LEUSA ARAUJO é jornalista, escritora e pesquisadora de conteúdo do núcleo de teledramaturgia da Rede Globo. Estreou na literatura em 1994. Em 2017, lançou o volume de contos “Senão eu atiro – e outras histórias verídicas” (Quelônio 2017); recebeu o Prêmio Jabuti 2016 com o livro juvenil “Convivendo em Grupo” (Moderna 2016) depois de vários títulos de ficção e não-ficção, como “Ordem Sem Lugar Sem Rir Sem Falar” (Scipione 2010) e o “Livro do Cabelo” (Leya 2012).

 

REGINA PEREIRA é jornalista formada pela Escola de Comunicações e Artes (ECA-USP), trabalhou na Editora Abril. Integrante do Devotos do Rosa, grupo que divulga a obra de Guimarães Rosa em saraus, eventos literários e escolas. Participa, há 12 anos, da Roda de Leitura Guimarães Rosa, que acontece semanalmente no Instituto de Estudos Brasileiros, na USP.


FÁBIO CAMARNEIRO é doutor em Meios e Processos Audiovisuais pela Escola de Comunicações e Artes da Universidade de São Paulo – ECA/USP e mestre em Comunicação Impressa e Audiovisual pela mesma instituição. É professor adjunto na Universidade Federal do Espírito Santo – UFES, no Departamento de Comunicação Social – DEPCOM (curso de Cinema e Audiovisual) e no Programa de Pós-Graduação em Psicologia Institucional – PPGPSI.

 

ALEXANDRE BONAFIM (Belo Horizonte, 1976) publicou o livro de poemas Biografia do deserto (2006) e possui vários inéditos. Além de poeta, é contista, cronista, crítico literário, mestre em Literatura Brasileira, e professor de literatauras portuguesas Universidade Estadual de Goiás - UEG. 

CELSO DE ALENCAR é poeta e declamador paraense, radicado em São Paulo desde 1972. É reconhecido entre os grandes talentos da geração de 70. A convite apresentou-se na Inglaterra, França e Portugal. É tradutor da poesia do nicaragüense Rubén Darío e intérprete da poesia de Mao Tse Tung. Autor de diversos títulos, entre eles Testamanentos (2003).


JOSIAS PADILHA
é um caipira criado no universo oral de uma roça que ignoraria até mesmo a energia elétrica se não conhecesse o peixe-elétrico ou aqueles perigosos riscados no céu em dias de tempestade. Mudando para um povoadinho aspirante à cidade, mas ainda sob a suave claridade da lamparina à querosene, logo descobriu que a Bíblia não era o único livro do mundo. Tinha nove anos. Ficou eufórico e, desde então, não quis mais sair da floresta encadernada.

Já tendo passado pelo magistério e pelo teatro, decidiu correr atrás dos seres engajados com a tradição da palavra alada.
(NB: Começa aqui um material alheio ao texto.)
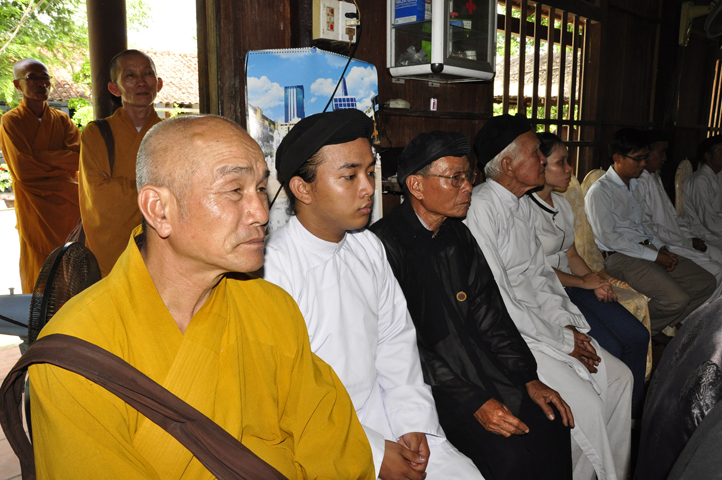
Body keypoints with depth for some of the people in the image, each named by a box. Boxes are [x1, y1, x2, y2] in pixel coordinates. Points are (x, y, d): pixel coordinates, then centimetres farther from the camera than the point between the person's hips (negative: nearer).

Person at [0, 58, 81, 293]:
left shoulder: (62, 120, 12)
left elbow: (79, 156, -4)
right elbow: (22, 170, -11)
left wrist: (41, 158, -13)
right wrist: (61, 161, -5)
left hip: (69, 202, 3)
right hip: (35, 210, -3)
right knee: (38, 274, 2)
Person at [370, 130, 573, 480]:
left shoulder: (459, 235, 9)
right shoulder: (385, 244, -17)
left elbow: (488, 312, 11)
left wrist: (529, 379, 2)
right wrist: (472, 402, -20)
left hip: (479, 366, 7)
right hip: (426, 382, -7)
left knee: (552, 427, -6)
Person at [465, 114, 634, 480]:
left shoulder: (521, 204, 11)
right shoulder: (481, 208, -19)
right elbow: (494, 300, -22)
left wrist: (567, 324, 1)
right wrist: (561, 340, -13)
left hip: (544, 322, 9)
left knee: (619, 377, 6)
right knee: (585, 402, -16)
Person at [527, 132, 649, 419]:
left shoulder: (563, 205, 13)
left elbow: (571, 255, 16)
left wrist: (597, 281, -2)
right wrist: (583, 282, -9)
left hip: (572, 286, 9)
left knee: (637, 336, -3)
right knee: (609, 347, -18)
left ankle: (632, 415, 11)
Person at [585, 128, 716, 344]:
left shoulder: (634, 186, 17)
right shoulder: (599, 192, -11)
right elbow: (608, 237, -17)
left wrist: (662, 248, 4)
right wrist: (653, 256, -15)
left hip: (646, 249, 9)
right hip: (620, 257, -9)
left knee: (707, 282, 2)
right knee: (677, 299, -25)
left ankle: (656, 327, 9)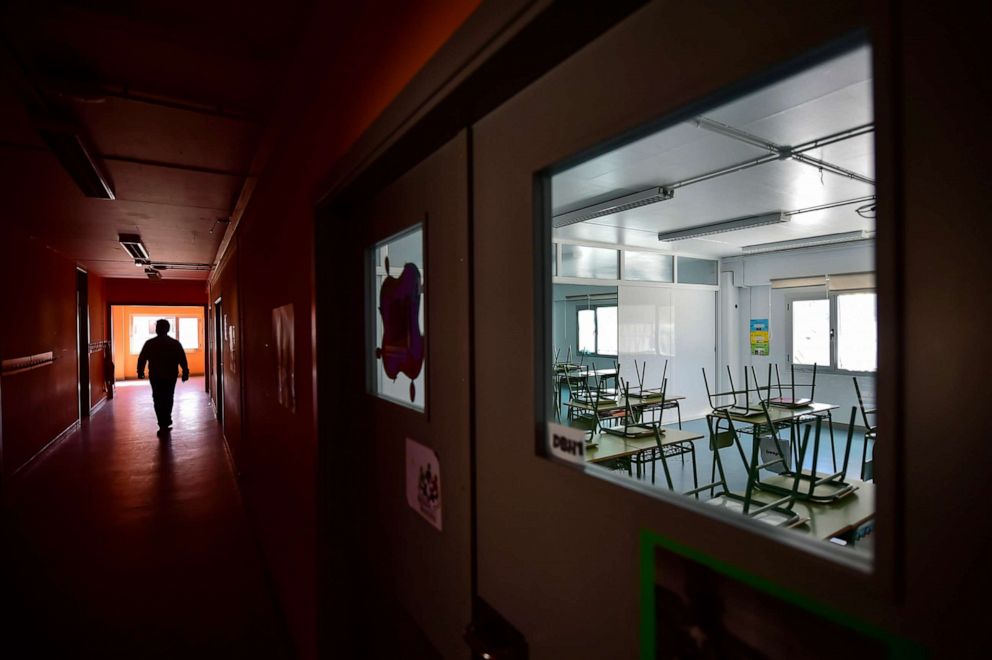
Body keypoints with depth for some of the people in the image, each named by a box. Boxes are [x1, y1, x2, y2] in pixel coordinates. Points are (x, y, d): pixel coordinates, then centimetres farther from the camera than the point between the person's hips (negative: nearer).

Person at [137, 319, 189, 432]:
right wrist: (185, 373, 2)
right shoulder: (175, 343, -3)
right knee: (168, 398, 17)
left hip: (155, 376, -1)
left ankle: (163, 425, 0)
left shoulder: (149, 343, -4)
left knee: (158, 400, 5)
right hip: (171, 376, 1)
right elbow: (182, 360, -4)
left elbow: (141, 359, -2)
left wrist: (140, 372, 10)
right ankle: (166, 422, 23)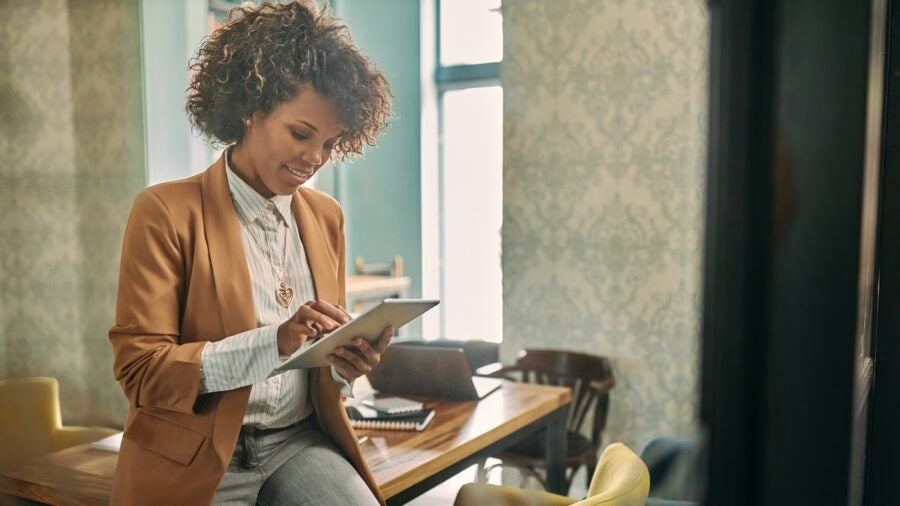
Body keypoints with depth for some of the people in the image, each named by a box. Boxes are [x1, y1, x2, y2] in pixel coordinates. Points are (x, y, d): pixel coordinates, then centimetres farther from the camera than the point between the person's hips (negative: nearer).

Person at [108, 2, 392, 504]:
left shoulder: (327, 216, 8)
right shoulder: (166, 212, -8)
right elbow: (140, 369, -11)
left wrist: (348, 364, -9)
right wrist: (272, 342, -24)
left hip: (301, 443, 3)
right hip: (198, 459, -3)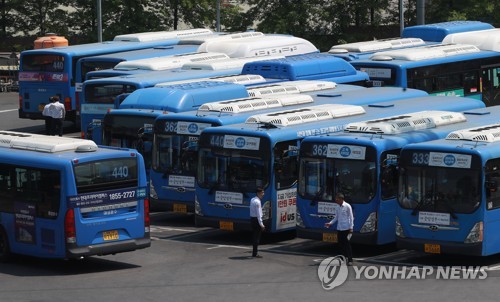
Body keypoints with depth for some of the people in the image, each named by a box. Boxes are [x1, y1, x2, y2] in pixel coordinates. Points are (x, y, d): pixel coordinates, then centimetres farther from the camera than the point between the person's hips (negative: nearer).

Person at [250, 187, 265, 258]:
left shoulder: (252, 200, 11)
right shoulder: (257, 202, -19)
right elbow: (258, 214, -22)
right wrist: (261, 224, -21)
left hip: (252, 218, 10)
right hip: (256, 219, -10)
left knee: (254, 235, 15)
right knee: (257, 237, -4)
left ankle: (254, 252, 22)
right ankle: (255, 253, -1)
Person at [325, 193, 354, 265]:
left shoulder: (347, 206, -7)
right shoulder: (337, 208, 11)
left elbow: (351, 217, -7)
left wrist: (351, 228, -11)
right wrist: (330, 223, 2)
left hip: (346, 228, -6)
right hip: (339, 228, 6)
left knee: (347, 244, -6)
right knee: (341, 244, 7)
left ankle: (350, 260, -3)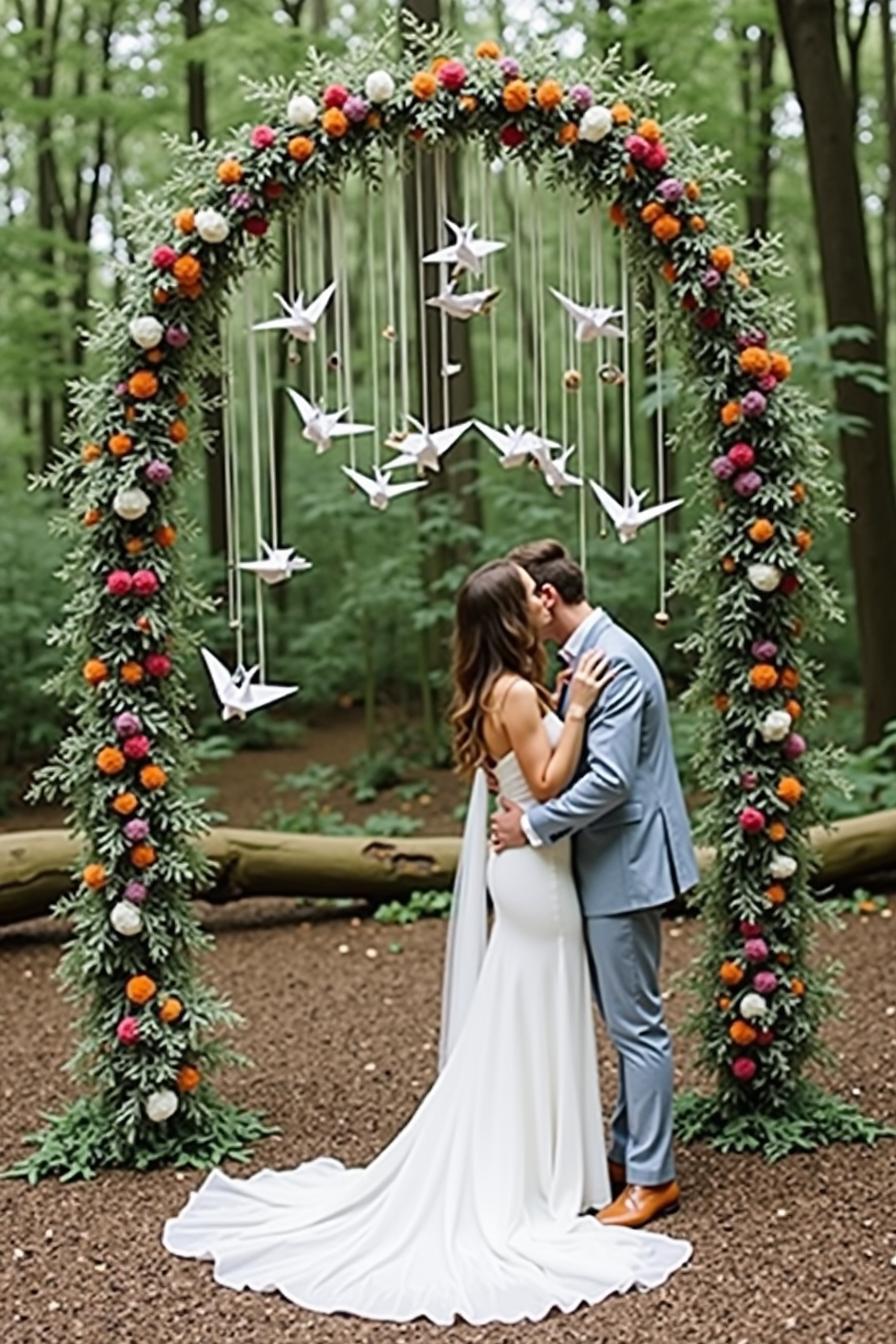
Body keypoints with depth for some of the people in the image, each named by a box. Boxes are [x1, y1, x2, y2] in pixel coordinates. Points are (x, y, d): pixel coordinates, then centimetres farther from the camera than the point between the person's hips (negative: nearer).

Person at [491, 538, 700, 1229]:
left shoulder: (614, 661, -20)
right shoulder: (586, 654, 11)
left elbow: (609, 778, -26)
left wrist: (533, 825, -18)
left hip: (625, 866, -10)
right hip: (608, 866, 10)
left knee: (636, 1023, -1)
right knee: (627, 1020, 18)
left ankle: (651, 1177, 10)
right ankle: (628, 1152, 30)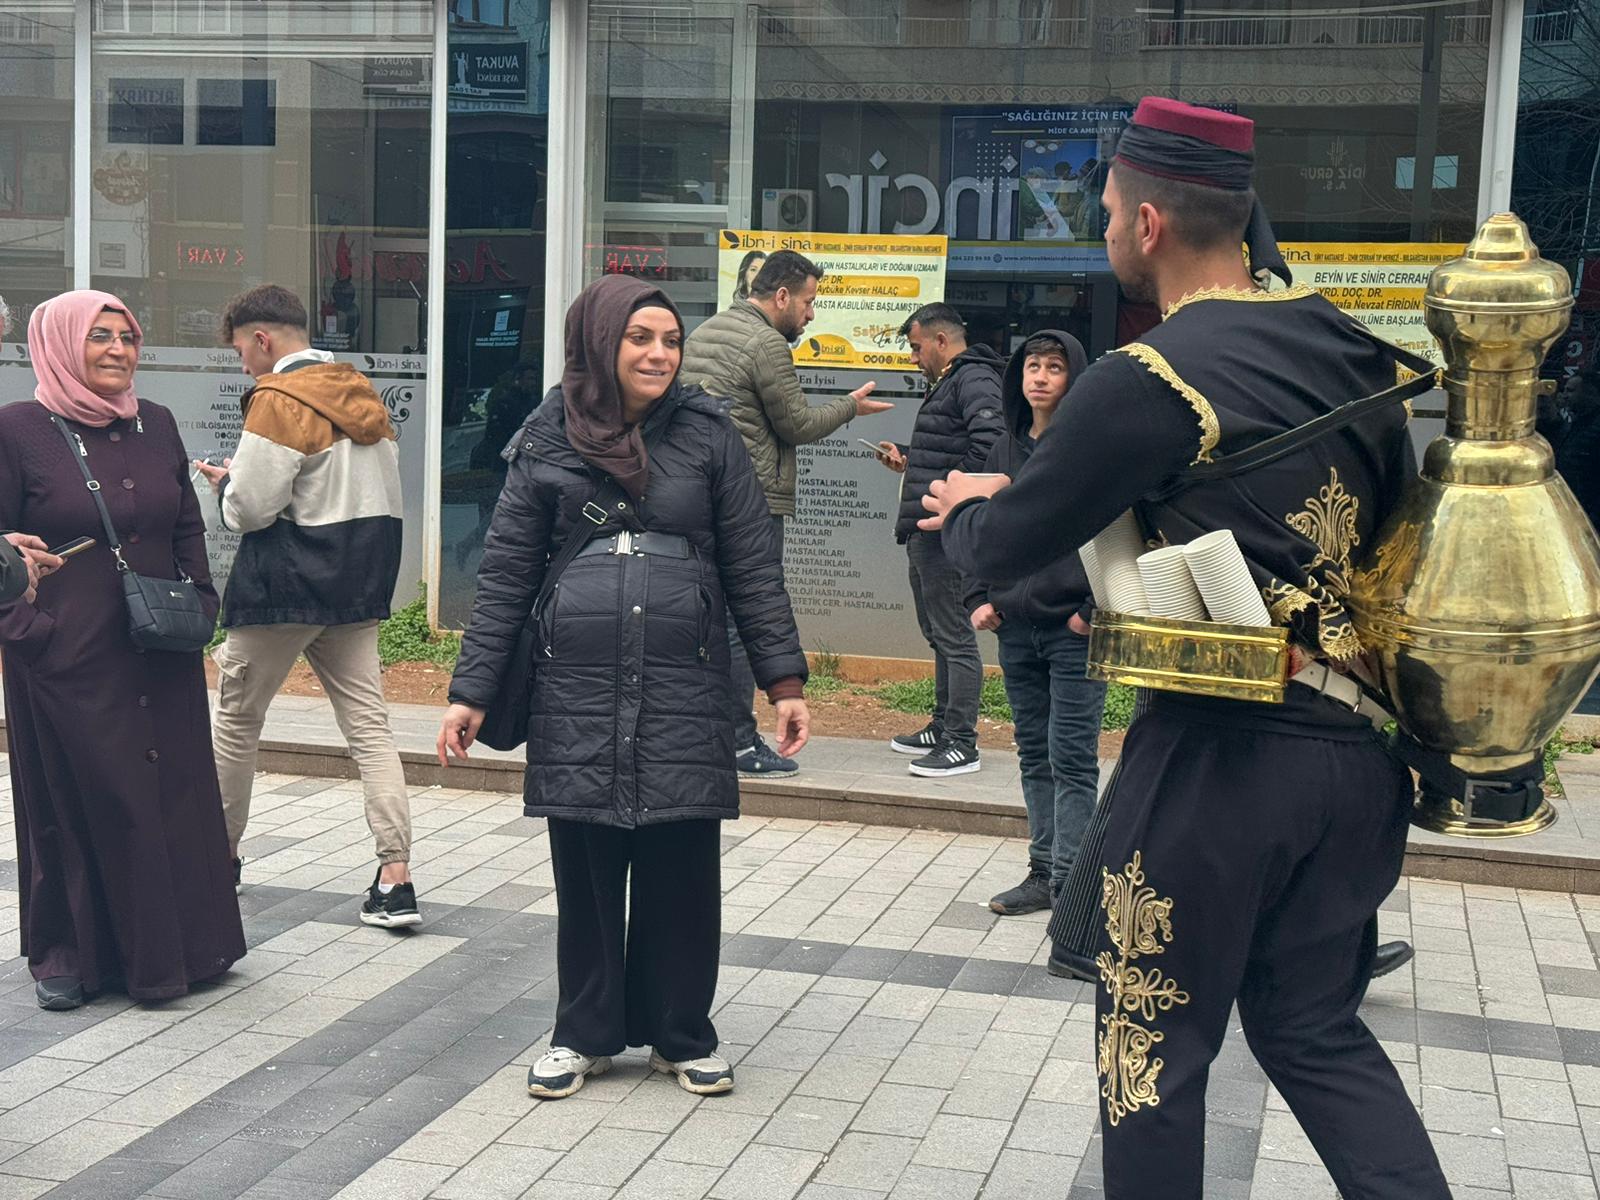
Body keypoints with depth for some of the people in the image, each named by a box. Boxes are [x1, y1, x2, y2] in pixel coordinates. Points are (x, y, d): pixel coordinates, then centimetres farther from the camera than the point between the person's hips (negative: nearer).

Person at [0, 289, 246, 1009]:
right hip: (67, 661, -4)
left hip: (162, 657, 5)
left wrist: (198, 605, 7)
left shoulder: (156, 425, 8)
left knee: (172, 796, 8)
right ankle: (65, 956, 18)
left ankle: (174, 946, 22)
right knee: (73, 802, 4)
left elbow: (188, 527, 15)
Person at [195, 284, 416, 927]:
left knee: (236, 718, 12)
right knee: (369, 724, 3)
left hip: (285, 583, -7)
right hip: (362, 580, 7)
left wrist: (225, 482, 5)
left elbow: (249, 508, -17)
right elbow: (387, 495, 13)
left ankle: (220, 852, 26)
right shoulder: (363, 395, 10)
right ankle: (396, 878, -4)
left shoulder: (279, 399, -13)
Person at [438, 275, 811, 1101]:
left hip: (684, 695, 0)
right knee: (585, 871, 8)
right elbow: (505, 576, 6)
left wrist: (784, 679, -1)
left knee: (683, 871, 5)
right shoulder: (548, 443, 5)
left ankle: (682, 1034, 23)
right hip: (576, 697, 0)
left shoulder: (708, 436, 4)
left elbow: (754, 570, 5)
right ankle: (585, 1032, 25)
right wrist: (472, 692, 3)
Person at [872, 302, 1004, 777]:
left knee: (955, 636, -8)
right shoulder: (946, 384, 22)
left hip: (947, 533, -11)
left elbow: (990, 444, -25)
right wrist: (907, 462, 20)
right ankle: (943, 726, 27)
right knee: (939, 634, 17)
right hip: (927, 531, 11)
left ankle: (962, 743, -5)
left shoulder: (974, 381, -11)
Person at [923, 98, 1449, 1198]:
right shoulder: (1355, 350, 6)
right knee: (1315, 1024, 21)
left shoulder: (1149, 382, -15)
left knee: (1157, 1040, 11)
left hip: (1221, 757, -7)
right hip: (1357, 755, 7)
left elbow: (1005, 549, -8)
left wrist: (965, 506, 17)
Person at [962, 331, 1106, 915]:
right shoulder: (1005, 450, 12)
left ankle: (1069, 880, 3)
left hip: (1075, 629, -6)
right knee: (1034, 755, 12)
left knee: (1071, 757, -3)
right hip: (1015, 626, 7)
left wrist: (1095, 609, -14)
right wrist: (979, 598, 8)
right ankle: (1043, 870, 20)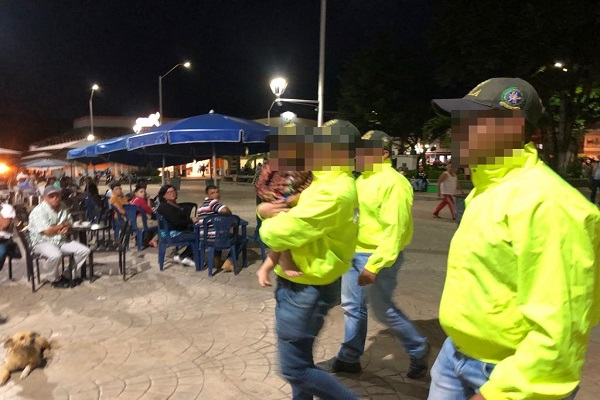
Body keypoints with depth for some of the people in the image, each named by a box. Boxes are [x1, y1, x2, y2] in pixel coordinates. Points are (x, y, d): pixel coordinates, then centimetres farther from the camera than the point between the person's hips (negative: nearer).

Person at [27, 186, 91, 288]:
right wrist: (62, 225, -5)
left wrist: (66, 228, -8)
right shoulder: (39, 211, -15)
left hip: (61, 240, 7)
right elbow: (47, 232, -20)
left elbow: (69, 223, 18)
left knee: (84, 250, -9)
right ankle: (54, 279, -9)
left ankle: (73, 275, 7)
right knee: (55, 255, -38)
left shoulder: (63, 209, 7)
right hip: (42, 242, -7)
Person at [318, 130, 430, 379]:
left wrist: (374, 265, -25)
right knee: (352, 306, 15)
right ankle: (349, 358, 29)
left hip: (377, 257, -9)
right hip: (354, 253, 9)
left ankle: (418, 349, 28)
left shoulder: (392, 183, -18)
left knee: (382, 310, 5)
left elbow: (395, 229, -23)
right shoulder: (363, 179, 11)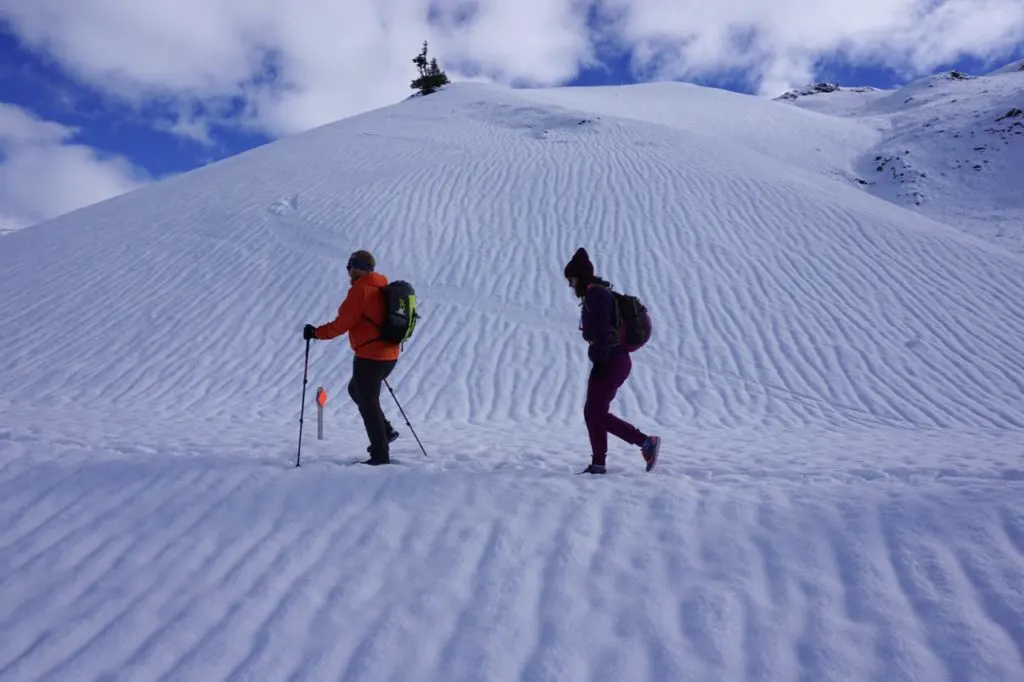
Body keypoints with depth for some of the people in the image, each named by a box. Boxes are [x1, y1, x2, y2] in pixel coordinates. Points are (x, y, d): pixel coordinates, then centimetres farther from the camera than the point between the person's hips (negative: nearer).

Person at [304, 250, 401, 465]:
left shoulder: (360, 289, -13)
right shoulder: (384, 287, 12)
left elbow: (343, 323, -16)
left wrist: (316, 333, -4)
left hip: (369, 356, -9)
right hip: (389, 355, 9)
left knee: (368, 403, 2)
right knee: (356, 390, 25)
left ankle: (380, 455, 7)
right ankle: (385, 430, 18)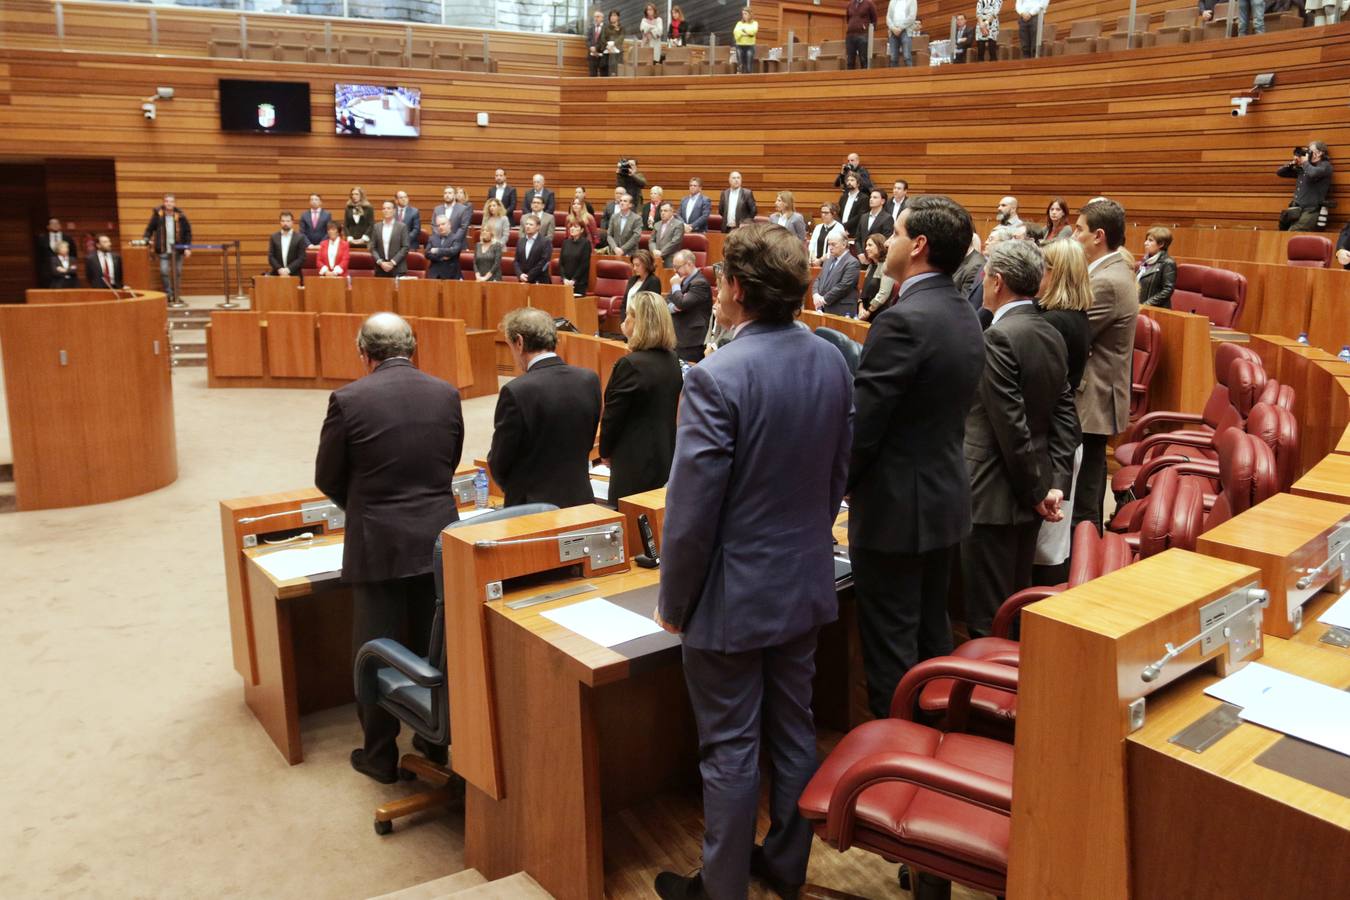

Cursando Letras/Francês na Universidade de São Paulo, sem perder a oportunidade de passear pelas disciplinas de outros cursos e departamentos, conheceu Regina Machado e partiu para a Europa em busca de mais referências. Durante os dois anos que morou em Paris, frequentou a cadeira de Literatura Oral da Université-Paris VII e o Atelier de la Parole d’Henri Gougaud, uma das maiores referências francesas na formação de contadores de histórias. Ao mesmo tempo percorreu a França narrando contos tradicionais brasileiros, coroando esta jornada na programação do Festival de Avignon. Ainda antes de voltar ao Brasil, viajou para a África onde participou do celébre Festival Yeleen, organizado pela Maison de la Parole de Burkina Faso, sob a responsabilidade da família de griots Kouyaté.

De volta ao Brasil, se engaja na equipe de coordenação do Encontro Internacional Boca do Céu de Contadores de histórias. E enquanto desenvolve uma pesquisa de doutorado em Estética e História da Arte na USP e na Paris 8, participa do grupo de estudos em tradição oral “Antigamente era assim”, coordenado por Regina Machado. Tendo passado pelo teatro e pela literatura, é como eterno aprendiz da arte de contar histórias que ele empresta a sua voz a muitos poetas para que os seus poemas se libertem da tinta negra cravada em papel. Principalmente da nossa pequena-grande poesia caipira.